Amalia Ulman's work will be on view alongside greats like Cindy Sherman and Yves Klein in a rare example of a top gallery accepting social media-based art
Top art institutions – the ones that more or less decide what makes it into art history – are often accused of endorsing narrow perspectives. Whether it’s because of the lack of female, non-Western or ‘digital’ artists on display, world-respected galleries have long come under public scrutiny. For a generation of artists who have grown up with the internet, and whose principal mediums are its social platforms, what is increasingly apparent is the latent refusal of the high echelons of the art world to fully accept their practice as art, at least not art that is worthy of featuring in major exhibitions.
London’s Tate Modern, the most-visited modern and contemporary art museum in the world, however, is helping to set a new precedent. In its upcoming blockbuster show, “Performing for the Camera”, the Instagram-based work of internet sensation, Amalia Ulman will be on view alongside text-book greats, including Yves Klein, Cindy Sherman, Yayoi Kusama and Marcel Duchamp. “Big deal” you might think, and you’d be right. Because, rare is it that in a gallery like the Tate you get to see a young artist creating work via social media, sharing the same wall space as some of art history’s most potent players – a bit like the Royal Albert Hall having the Royal Philharmonic Orchestra and Snoop Dogg's favourite Kalia Uchis headlining the same gig.

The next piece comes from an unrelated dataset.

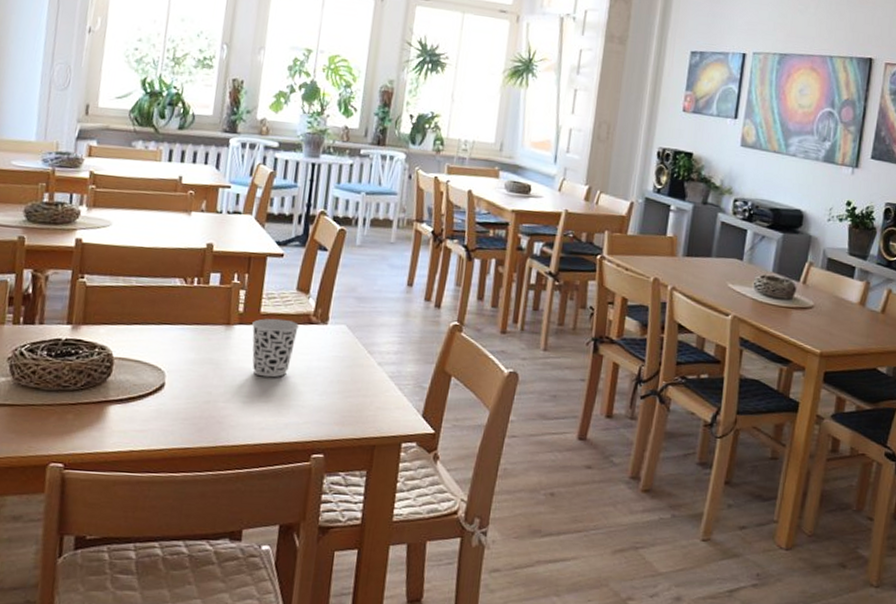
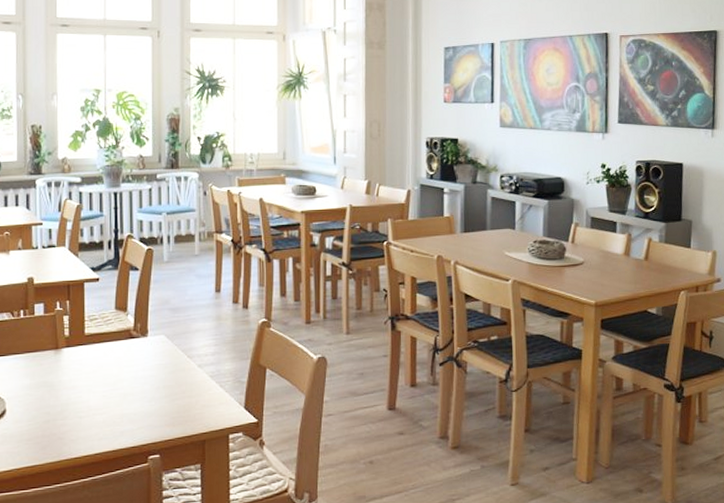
cup: present [252,318,299,378] -> none [79,337,121,392]

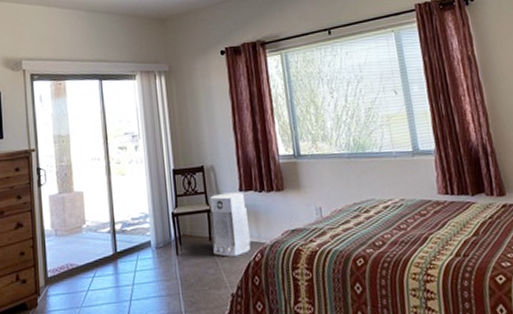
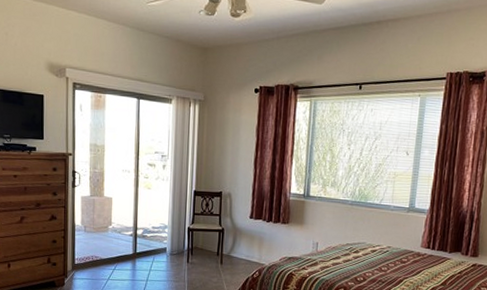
air purifier: present [210,192,251,257] -> none [219,217,254,271]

But, Ulman, who made her name through conning her 89,000-plus army of Instagram followers into believing her life under the surgical knife was real – in a four-month stint that turned out to be an elaborate performance art piece – is well placed to be included in the show, which explores the relationship between photography and performance. There’s an obvious link, for example, between Cindy Sherman’s self-portraits that reworked various archetypal female guises, and Ulman’s fictionalised identity fashioned through her Instagram selfies – both of which make powerful comments on the experience and notion of being “female”. As Ulman recently told the Telegraph, “I wanted to prove that femininity is a construction, and not something biological or inherent to any woman.”

Ulman’s provocative project, entitled “Excellences and Perfection”, will likely be re-presented at the Tate through the images she originally posted on the app, in a controversial move that is dividing opinions as to whether social media can be deemed a legitimate medium of art. Contesting the haters, the gallery’s senior curator of photography, Simon Baxter, told artnet news, “The exhibition is about performance and the many ways in which artists have used photography to record and exhibit their performative works. Ulman's work is an example of recent practice in the same tradition.”
In effect, the inclusion of Ulman in the presentation of this 150-year long lineage – by none other than a world-respected gallery – signals a step towards welcoming the practice of social media artists into the art historical canon. It waits to be seen whether the internet-driven work of other artists like Alexandra Marzella and Petra Collins will soon be gracing the walls of the globe’s most venerated art spaces.